Foto de três mulheres de três gerações diferentes, avó, mãe e filha. Todas são negras e estão se abraçando e sorrindo

Um xale, memórias da escola e o adoecimento de um familiar inspiraram a criação de três narrativas conectadas por um fio invisível: os laços de três gerações de mulheres. Escritos também por mulheres, “A costura”, “Amanhã” e “Fios” trazem à tona experiências cheias de afeto para dividir com crianças de todas as idades.

Com a proposta de valorizar a cultura palestina por meio de seus objetos, Isol, a autora argentina de “A costura”, conta em uma entrevista que recebeu um xale feito naquela região e a encomenda do Museu Palestino de criar um conto infantil para o projeto “Palestinian Art History as Told by Everyday Objects”. Ao observar as imagens que formavam os bordados da peça, começou a ver cenários. Assim surgiu a história do Lado da Frente, o mundo em que vivemos, e do Lado de Trás, com seus mistérios e criaturas estranhas.

◆ ◆ ◆ ◆ ◆

**Conjunto de tarefas**
**A.** No trecho sobre os três livros infantis, qual instituição encomendou a Isol a criação de um conto infantil?
**B.** Liste os títulos das três narrativas mencionadas no trecho sobre os livros infantis.
**C.** Dê continuidade ao texto sobre os três livros infantis a partir do ponto em que ele termina.
Os itens apresentados depois do texto não são necessários para resolver nada.

◆ ◆ ◆ ◆ ◆

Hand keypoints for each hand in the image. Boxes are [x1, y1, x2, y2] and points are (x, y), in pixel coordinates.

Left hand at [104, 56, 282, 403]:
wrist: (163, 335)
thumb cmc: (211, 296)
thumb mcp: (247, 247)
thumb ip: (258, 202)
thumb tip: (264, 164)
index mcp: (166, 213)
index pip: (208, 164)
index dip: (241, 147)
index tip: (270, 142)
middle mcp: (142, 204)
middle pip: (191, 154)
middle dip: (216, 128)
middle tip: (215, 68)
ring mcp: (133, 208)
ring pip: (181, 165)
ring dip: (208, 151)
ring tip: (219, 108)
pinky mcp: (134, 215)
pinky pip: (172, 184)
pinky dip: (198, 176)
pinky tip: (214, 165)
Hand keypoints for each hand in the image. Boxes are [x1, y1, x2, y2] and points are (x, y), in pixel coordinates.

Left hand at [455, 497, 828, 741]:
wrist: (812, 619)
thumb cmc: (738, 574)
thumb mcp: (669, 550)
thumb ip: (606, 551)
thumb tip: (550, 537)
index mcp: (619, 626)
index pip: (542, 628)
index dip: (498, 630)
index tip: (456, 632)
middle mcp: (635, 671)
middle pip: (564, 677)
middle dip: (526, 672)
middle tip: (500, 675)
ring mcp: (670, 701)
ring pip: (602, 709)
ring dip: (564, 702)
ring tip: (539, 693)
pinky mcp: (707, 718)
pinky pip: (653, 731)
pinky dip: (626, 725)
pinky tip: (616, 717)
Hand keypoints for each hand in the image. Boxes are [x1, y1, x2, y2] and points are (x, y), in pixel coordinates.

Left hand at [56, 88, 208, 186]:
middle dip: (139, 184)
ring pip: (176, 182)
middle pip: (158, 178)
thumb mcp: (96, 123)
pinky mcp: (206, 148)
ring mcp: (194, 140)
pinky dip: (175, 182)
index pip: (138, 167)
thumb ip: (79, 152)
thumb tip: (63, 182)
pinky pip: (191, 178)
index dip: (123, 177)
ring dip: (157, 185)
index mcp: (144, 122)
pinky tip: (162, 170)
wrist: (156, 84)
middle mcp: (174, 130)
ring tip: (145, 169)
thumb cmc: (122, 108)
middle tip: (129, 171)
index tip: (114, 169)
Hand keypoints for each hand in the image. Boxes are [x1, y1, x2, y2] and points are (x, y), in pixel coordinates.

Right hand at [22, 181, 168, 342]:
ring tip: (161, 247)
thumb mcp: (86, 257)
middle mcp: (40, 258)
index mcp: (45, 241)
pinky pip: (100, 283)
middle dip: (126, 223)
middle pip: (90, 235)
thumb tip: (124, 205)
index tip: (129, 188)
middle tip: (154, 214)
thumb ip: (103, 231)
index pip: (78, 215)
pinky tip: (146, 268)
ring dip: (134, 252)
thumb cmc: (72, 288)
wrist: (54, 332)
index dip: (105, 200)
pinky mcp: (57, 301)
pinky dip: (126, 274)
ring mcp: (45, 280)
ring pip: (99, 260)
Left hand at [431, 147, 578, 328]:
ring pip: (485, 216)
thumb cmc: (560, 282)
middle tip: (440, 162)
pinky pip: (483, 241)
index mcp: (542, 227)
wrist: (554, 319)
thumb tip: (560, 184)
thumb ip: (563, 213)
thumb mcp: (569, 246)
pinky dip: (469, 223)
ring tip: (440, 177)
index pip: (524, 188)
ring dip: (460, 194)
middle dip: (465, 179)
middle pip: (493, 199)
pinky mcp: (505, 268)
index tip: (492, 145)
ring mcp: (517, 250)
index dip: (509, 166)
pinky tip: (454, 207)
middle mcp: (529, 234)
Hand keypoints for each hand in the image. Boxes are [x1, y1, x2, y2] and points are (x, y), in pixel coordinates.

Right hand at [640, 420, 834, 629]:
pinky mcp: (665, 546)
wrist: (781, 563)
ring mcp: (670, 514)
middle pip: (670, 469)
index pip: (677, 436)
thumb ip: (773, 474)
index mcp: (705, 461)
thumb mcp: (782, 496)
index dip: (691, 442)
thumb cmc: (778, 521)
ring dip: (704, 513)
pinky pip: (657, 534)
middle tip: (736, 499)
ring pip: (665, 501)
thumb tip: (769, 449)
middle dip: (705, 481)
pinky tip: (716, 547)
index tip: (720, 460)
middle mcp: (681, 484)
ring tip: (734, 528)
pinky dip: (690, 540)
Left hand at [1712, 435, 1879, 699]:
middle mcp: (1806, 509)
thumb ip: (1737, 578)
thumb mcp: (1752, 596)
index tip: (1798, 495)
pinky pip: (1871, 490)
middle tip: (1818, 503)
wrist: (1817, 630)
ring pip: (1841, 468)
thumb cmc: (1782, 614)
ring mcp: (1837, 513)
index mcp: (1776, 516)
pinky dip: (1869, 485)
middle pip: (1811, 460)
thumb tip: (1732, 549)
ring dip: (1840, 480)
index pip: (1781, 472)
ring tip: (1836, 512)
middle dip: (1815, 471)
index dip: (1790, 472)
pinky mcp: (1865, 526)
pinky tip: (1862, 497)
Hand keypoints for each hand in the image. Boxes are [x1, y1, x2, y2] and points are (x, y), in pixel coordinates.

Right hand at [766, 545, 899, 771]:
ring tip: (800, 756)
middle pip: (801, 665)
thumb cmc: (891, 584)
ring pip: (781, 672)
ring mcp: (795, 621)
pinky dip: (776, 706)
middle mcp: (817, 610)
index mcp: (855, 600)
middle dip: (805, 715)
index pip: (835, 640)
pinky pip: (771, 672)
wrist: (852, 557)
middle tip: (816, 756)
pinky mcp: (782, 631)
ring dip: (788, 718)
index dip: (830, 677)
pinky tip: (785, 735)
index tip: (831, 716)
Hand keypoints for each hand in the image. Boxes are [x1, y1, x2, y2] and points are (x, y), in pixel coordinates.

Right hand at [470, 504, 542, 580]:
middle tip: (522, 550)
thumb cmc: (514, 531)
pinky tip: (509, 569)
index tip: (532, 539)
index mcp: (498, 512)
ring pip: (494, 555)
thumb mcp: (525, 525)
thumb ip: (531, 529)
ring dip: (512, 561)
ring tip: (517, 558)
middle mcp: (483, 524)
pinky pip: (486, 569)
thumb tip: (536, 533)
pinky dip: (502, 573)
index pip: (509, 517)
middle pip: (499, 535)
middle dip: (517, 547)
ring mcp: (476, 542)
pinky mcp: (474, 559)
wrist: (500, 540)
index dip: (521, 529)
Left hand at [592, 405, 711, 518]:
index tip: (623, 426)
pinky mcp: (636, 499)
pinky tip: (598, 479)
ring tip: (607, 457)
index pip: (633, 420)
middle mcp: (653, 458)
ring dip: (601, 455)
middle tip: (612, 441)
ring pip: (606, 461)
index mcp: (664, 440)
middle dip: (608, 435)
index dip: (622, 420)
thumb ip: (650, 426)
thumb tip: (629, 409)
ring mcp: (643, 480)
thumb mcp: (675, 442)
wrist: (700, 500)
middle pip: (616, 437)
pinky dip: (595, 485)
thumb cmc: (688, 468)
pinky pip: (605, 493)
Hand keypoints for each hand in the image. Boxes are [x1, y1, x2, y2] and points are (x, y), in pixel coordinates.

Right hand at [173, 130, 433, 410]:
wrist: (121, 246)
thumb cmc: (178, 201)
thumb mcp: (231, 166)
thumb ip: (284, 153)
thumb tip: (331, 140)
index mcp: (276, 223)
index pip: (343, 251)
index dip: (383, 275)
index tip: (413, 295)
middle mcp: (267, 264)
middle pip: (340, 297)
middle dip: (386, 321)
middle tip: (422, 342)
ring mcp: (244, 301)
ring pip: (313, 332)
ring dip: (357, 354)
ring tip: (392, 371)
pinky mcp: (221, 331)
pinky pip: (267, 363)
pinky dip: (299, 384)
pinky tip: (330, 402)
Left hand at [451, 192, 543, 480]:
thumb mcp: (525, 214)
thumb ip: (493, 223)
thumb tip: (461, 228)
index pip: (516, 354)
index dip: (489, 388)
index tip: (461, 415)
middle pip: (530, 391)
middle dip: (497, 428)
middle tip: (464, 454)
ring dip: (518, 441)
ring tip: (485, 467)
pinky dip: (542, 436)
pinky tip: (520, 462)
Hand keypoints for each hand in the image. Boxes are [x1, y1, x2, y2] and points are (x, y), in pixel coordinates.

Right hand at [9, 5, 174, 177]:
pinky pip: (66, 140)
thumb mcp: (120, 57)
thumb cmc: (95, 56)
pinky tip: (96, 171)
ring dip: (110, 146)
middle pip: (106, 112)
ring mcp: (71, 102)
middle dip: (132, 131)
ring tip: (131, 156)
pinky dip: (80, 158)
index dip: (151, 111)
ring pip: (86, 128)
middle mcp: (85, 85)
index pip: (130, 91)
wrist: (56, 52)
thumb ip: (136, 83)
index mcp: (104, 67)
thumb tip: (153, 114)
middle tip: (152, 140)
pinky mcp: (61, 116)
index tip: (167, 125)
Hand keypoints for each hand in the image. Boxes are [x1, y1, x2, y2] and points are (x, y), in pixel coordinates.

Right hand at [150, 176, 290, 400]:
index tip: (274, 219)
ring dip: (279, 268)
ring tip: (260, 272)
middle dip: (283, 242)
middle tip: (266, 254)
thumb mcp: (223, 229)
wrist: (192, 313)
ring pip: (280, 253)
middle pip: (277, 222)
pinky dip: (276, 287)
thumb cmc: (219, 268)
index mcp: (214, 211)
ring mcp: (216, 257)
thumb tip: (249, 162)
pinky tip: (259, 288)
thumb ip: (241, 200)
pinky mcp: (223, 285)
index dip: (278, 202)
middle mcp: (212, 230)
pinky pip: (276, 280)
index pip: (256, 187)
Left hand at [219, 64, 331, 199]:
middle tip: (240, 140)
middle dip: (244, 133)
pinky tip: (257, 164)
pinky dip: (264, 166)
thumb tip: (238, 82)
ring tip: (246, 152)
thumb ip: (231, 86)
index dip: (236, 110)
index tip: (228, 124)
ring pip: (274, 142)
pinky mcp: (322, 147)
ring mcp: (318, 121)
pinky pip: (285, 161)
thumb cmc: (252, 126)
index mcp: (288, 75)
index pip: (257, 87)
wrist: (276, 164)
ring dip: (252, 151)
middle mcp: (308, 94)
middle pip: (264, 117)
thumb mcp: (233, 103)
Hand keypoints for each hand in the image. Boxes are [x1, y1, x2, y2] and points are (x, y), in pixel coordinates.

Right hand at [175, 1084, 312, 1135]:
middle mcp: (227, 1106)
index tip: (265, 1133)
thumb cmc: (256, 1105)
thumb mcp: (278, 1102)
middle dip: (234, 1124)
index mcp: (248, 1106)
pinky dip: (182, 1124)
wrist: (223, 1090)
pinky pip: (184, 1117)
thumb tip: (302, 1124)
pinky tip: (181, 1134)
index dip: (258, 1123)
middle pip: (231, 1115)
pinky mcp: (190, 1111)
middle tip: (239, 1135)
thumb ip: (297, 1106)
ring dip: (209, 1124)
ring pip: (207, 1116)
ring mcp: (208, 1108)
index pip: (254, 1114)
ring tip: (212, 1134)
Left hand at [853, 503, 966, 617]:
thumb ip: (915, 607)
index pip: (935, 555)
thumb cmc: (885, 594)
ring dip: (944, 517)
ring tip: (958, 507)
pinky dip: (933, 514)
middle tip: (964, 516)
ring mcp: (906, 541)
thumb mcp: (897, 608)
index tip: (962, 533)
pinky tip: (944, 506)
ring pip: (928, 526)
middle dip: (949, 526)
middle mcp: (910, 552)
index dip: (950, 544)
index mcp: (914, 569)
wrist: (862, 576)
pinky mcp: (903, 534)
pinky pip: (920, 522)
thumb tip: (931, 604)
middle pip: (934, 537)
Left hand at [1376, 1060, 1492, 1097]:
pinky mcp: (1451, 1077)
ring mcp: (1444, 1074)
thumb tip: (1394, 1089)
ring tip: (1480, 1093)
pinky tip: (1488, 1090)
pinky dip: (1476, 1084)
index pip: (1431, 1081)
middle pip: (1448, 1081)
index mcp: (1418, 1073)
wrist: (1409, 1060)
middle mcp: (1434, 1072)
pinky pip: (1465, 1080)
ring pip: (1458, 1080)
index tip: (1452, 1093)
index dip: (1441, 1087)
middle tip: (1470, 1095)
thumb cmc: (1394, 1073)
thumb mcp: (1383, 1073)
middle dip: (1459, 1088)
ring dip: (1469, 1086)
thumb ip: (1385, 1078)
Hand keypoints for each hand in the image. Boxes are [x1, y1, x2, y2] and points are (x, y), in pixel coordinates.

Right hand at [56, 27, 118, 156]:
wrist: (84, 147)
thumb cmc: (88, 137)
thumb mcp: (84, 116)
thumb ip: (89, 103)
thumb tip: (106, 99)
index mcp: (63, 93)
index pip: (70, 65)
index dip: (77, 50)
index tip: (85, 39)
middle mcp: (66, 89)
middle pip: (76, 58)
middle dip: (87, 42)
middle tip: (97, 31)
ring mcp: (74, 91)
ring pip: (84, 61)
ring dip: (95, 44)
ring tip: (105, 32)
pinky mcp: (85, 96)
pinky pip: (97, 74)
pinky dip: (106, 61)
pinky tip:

◆ ◆ ◆ ◆ ◆

**Respostas do exercício**
**A.** O Museu Palestino.

**B.** "A costura", "Amanhã" e "Fios".

**C.**
Lúcia Hiratsuka nos convida a acompanhá-la no caminho para as escolas da avó, da mãe e de suas próprias memórias de infância. Além das histórias de família, caraterística muito presente na obra da autora paulista, “Amanhã” traz três contos que entrelaçam as culturas japonesa e brasileira e mostram a escola como espaço coletivo de transformação social onde se pode “esperançar” novos caminhos possíveis.

Já em “Fios”, a rede de apoio de mulheres que se costurou quando sua avó adoeceu e se tornou dependente de cuidados inspirou o livro de Chris Nóbrega. Para contar essa história, a obra foi toda feita em família: os bordados são da mãe da autora, Maria Freitas, e as ilustrações ficaram a cargo do sobrinho Gabriel Dutra.

Conheça mais detalhes sobre cada um dos 3 livros:

Bordados e seus avessos

“Vamos começar pela aldeia onde vivemos: temos árvores frutíferas, casinhas vermelhas triangulares, muitas flores e um rio no meio.
Cada coisa tem seu lugar, tudo arrumado e bonitinho. Parece até com os bordados que minha avó faz.
Ao mesmo tempo, dizem, existe outro mundo, bem atrás do nosso, muito mais inusitado, com paisagens cheias de nós, linhas penduradas e estranhos animais. […] Mas esse lugar só pode ser visitado em sonho” – (Trecho de “A costura”)

“A costura”, Isol (Pequena Zahar)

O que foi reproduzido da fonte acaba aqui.